El país de las cucharas largas. Cuento sobre la solidaridad y la empatía

Reflexiones sobre el famoso cuento de Jorge Bucay para adolescentes y mayores

‘El país de las cucharas largas’ es un cuento sobre la solidaridad y la empatía, del escritor argentino de Jorge Bucay, un cuento que nos ayuda a entender que la solidaridad hacia el otro en realidad nos beneficia a nosotros mismos.

La bella metáfora que utiliza el escritor argentino es como una fábula que  nos hace pensar en la importancia (y necesidad real) de dos valores esenciales en la vida: el valor de la solidaridad y el valor de la empatía. Pensar en el otro, al final significa pensar también en nosotros mismos. Aquí te dejo la versión del cuento ‘El país de las cucharas largas’, de Jorge Bucay. ¡Disfrútalo!

Un cuento sobre la solidaridad y la empatía para reflexionar con lo hijos: El país de las cucharas largas

El país de las cucharas largas, un cuento de Jorge Bucay sobre la solidaridad y la empatía

Un hombre que viajaba mucho y había vivido muchísimas experiencias contó una vez esta historia, sobre algo extraño que le sucedió:

De entre todos los países que había visitado, recordaba de forma especial el País de las cucharas largas. Había llegado a ese país de casualidad. En realidad iba a Uvilandia Parais, pero en un cruce de caminos, torció hacia el País de las cucharas largas.
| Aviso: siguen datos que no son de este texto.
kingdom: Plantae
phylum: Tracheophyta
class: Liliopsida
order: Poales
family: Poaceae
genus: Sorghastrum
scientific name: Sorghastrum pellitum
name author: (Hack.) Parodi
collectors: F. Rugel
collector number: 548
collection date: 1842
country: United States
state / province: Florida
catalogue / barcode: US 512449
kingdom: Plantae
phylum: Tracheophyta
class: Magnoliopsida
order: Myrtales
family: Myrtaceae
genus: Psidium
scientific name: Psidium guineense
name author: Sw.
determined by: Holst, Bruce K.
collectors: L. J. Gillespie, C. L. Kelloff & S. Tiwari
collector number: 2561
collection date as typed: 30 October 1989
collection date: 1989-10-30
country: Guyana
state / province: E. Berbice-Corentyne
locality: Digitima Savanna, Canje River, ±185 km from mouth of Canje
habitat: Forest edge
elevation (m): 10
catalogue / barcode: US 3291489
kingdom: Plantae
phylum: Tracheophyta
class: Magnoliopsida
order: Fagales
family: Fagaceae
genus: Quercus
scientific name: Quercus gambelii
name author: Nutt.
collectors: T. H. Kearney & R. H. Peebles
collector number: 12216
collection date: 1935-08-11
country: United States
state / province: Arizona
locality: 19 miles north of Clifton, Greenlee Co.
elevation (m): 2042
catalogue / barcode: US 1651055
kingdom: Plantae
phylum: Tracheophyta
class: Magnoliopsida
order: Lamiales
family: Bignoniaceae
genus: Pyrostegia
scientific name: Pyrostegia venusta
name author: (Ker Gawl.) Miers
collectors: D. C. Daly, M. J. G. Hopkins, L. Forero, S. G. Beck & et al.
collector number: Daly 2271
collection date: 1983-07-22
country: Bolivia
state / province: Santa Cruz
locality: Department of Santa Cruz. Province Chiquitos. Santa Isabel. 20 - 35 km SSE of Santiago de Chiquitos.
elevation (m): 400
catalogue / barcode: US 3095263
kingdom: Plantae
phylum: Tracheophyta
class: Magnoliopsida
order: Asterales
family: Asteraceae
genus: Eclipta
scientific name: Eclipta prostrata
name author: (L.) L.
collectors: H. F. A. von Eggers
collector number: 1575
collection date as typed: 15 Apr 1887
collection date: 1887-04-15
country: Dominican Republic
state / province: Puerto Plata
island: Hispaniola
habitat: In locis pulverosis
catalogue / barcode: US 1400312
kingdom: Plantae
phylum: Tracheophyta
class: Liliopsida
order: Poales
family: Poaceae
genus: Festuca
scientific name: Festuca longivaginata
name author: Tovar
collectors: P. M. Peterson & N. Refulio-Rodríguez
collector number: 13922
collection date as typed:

Al final del camino, se encontró con una casa enorme, que estaba dividida en dos pabellones: uno al oeste y otro al este. Aparcó el coche y salió. Delante de la casa había un cartel que decía: ‘País de las cucharas largas’. En la casa solo había dos habitaciones: una habitación negra y una habitación blanca. Un largo pasillo conducía hasta ellas. A la derecha se encontraba la habitación negra y a la izquierda, la habitación blanca.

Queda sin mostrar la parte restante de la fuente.